REQUEST – Across the whole listing, return each line exactly, with no images included.

━━━

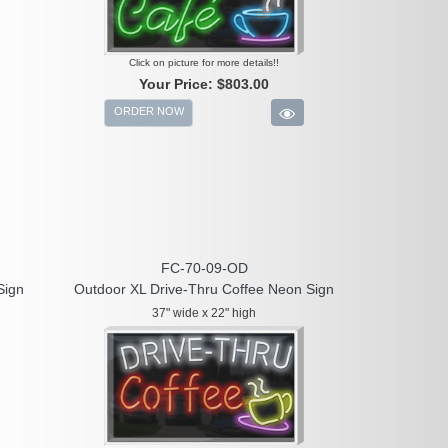
Click on picture for more details!!
Your Price:
$803.00
ORDER NOW
FC-70-09-OD
Sign
Outdoor XL Drive-Thru Coffee Neon Sign
37" wide x 22" high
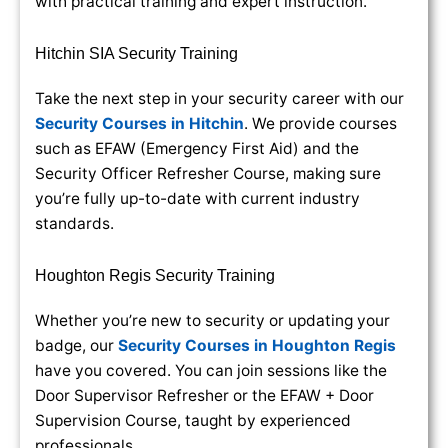
with practical training and expert instruction.
Hitchin SIA Security Training
Take the next step in your security career with our
Security Courses in Hitchin
. We provide courses
such as EFAW (Emergency First Aid) and the
Security Officer Refresher Course, making sure
you’re fully up-to-date with current industry
standards.
Houghton Regis Security Training
Whether you’re new to security or updating your
badge, our
Security Courses in Houghton Regis
have you covered. You can join sessions like the
Door Supervisor Refresher or the EFAW + Door
Supervision Course, taught by experienced
professionals.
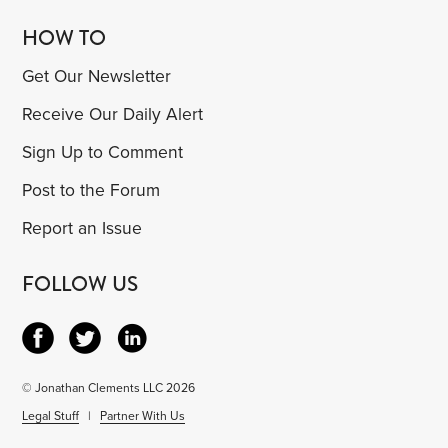
HOW TO
Get Our Newsletter
Receive Our Daily Alert
Sign Up to Comment
Post to the Forum
Report an Issue
FOLLOW US
© Jonathan Clements LLC 2026
Legal Stuff
|
Partner With Us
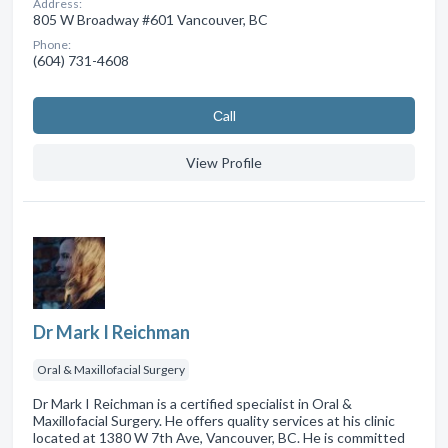
Address:
805 W Broadway #601 Vancouver, BC
Phone:
(604) 731-4608
Сall
View Profile
Dr Mark I Reichman
Oral & Maxillofacial Surgery
Dr Mark I Reichman is a certified specialist in Oral &
Maxillofacial Surgery. He offers quality services at his clinic
located at 1380 W 7th Ave, Vancouver, BC. He is committed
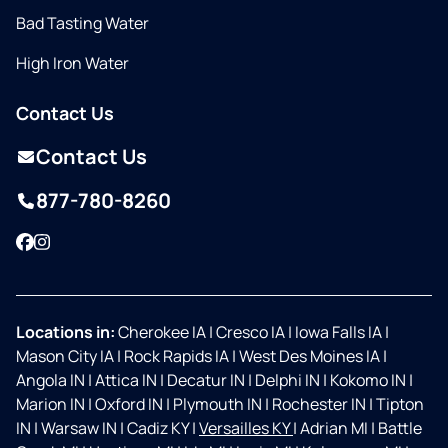
Bad Tasting Water
High Iron Water
Contact Us
Contact Us
877-780-8260
Facebook
Instagram
Locations in:
Cherokee IA
|
Cresco IA
|
Iowa Falls IA
|
Mason City IA
|
Rock Rapids IA
|
West Des Moines IA
|
Angola IN
|
Attica IN
|
Decatur IN
|
Delphi IN
|
Kokomo IN
|
Marion IN
|
Oxford IN
|
Plymouth IN
|
Rochester IN
|
Tipton
IN
|
Warsaw IN
|
Cadiz KY
|
Versailles KY
|
Adrian MI
|
Battle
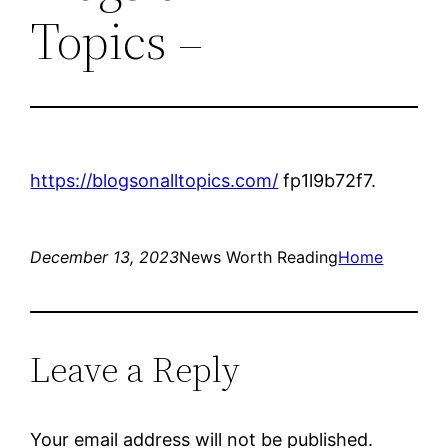
Topics –
https://blogsonalltopics.com/
fp1l9b72f7.
December 13, 2023
News Worth Reading
Home
Leave a Reply
Your email address will not be published.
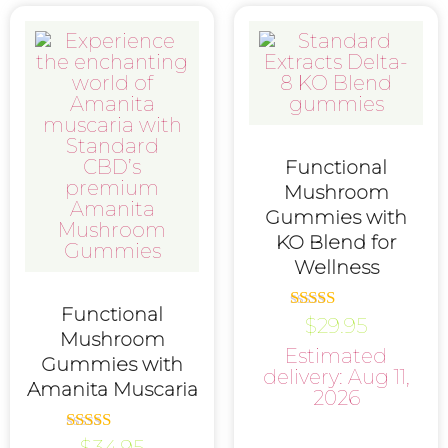
Functional
Mushroom
Gummies with
KO Blend for
Wellness
Functional
$
29.95
Rated
Mushroom
4.75
Estimated
out of 5
Gummies with
delivery: Aug 11,
Amanita Muscaria
2026
$
34.95
Rated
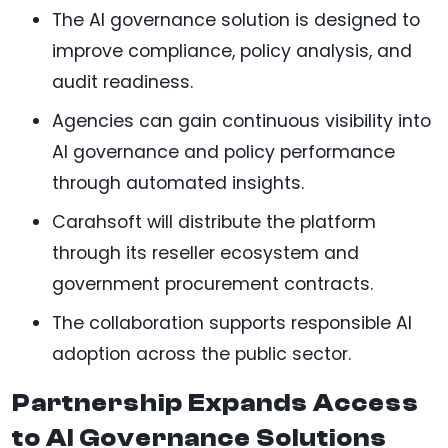
The AI governance solution is designed to
improve compliance, policy analysis, and
audit readiness.
Agencies can gain continuous visibility into
AI governance and policy performance
through automated insights.
Carahsoft will distribute the platform
through its reseller ecosystem and
government procurement contracts.
The collaboration supports responsible AI
adoption across the public sector.
Partnership Expands Access
to AI Governance Solutions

━━━

OUTPUT BELOW –
Click on picture for more details!!
Your Price:
$803.00
ORDER NOW
FC-70-09-OD
Sign
Outdoor XL Drive-Thru Coffee Neon Sign
37" wide x 22" high
with practical training and expert instruction.
Hitchin SIA Security Training
Take the next step in your security career with our
Security Courses in Hitchin
. We provide courses
such as EFAW (Emergency First Aid) and the
Security Officer Refresher Course, making sure
you’re fully up-to-date with current industry
standards.
Houghton Regis Security Training
Whether you’re new to security or updating your
badge, our
Security Courses in Houghton Regis
have you covered. You can join sessions like the
Door Supervisor Refresher or the EFAW + Door
Supervision Course, taught by experienced
professionals.
HOW TO
Get Our Newsletter
Receive Our Daily Alert
Sign Up to Comment
Post to the Forum
Report an Issue
FOLLOW US
© Jonathan Clements LLC 2026
Legal Stuff
|
Partner With Us
Address:
805 W Broadway #601 Vancouver, BC
Phone:
(604) 731-4608
Сall
View Profile
Dr Mark I Reichman
Oral & Maxillofacial Surgery
Dr Mark I Reichman is a certified specialist in Oral &
Maxillofacial Surgery. He offers quality services at his clinic
located at 1380 W 7th Ave, Vancouver, BC. He is committed
Bad Tasting Water
High Iron Water
Contact Us
Contact Us
877-780-8260
Facebook
Instagram
Locations in:
Cherokee IA
|
Cresco IA
|
Iowa Falls IA
|
Mason City IA
|
Rock Rapids IA
|
West Des Moines IA
|
Angola IN
|
Attica IN
|
Decatur IN
|
Delphi IN
|
Kokomo IN
|
Marion IN
|
Oxford IN
|
Plymouth IN
|
Rochester IN
|
Tipton
IN
|
Warsaw IN
|
Cadiz KY
|
Versailles KY
|
Adrian MI
|
Battle
Topics –
https://blogsonalltopics.com/
fp1l9b72f7.
December 13, 2023
News Worth Reading
Home
Leave a Reply
Your email address will not be published.
Functional
Mushroom
Gummies with
KO Blend for
Wellness
Functional
$
29.95
Rated
Mushroom
4.75
Estimated
out of 5
Gummies with
delivery: Aug 11,
Amanita Muscaria
2026
$
34.95
Rated
The AI governance solution is designed to
improve compliance, policy analysis, and
audit readiness.
Agencies can gain continuous visibility into
AI governance and policy performance
through automated insights.
Carahsoft will distribute the platform
through its reseller ecosystem and
government procurement contracts.
The collaboration supports responsible AI
adoption across the public sector.
Partnership Expands Access
to AI Governance Solutions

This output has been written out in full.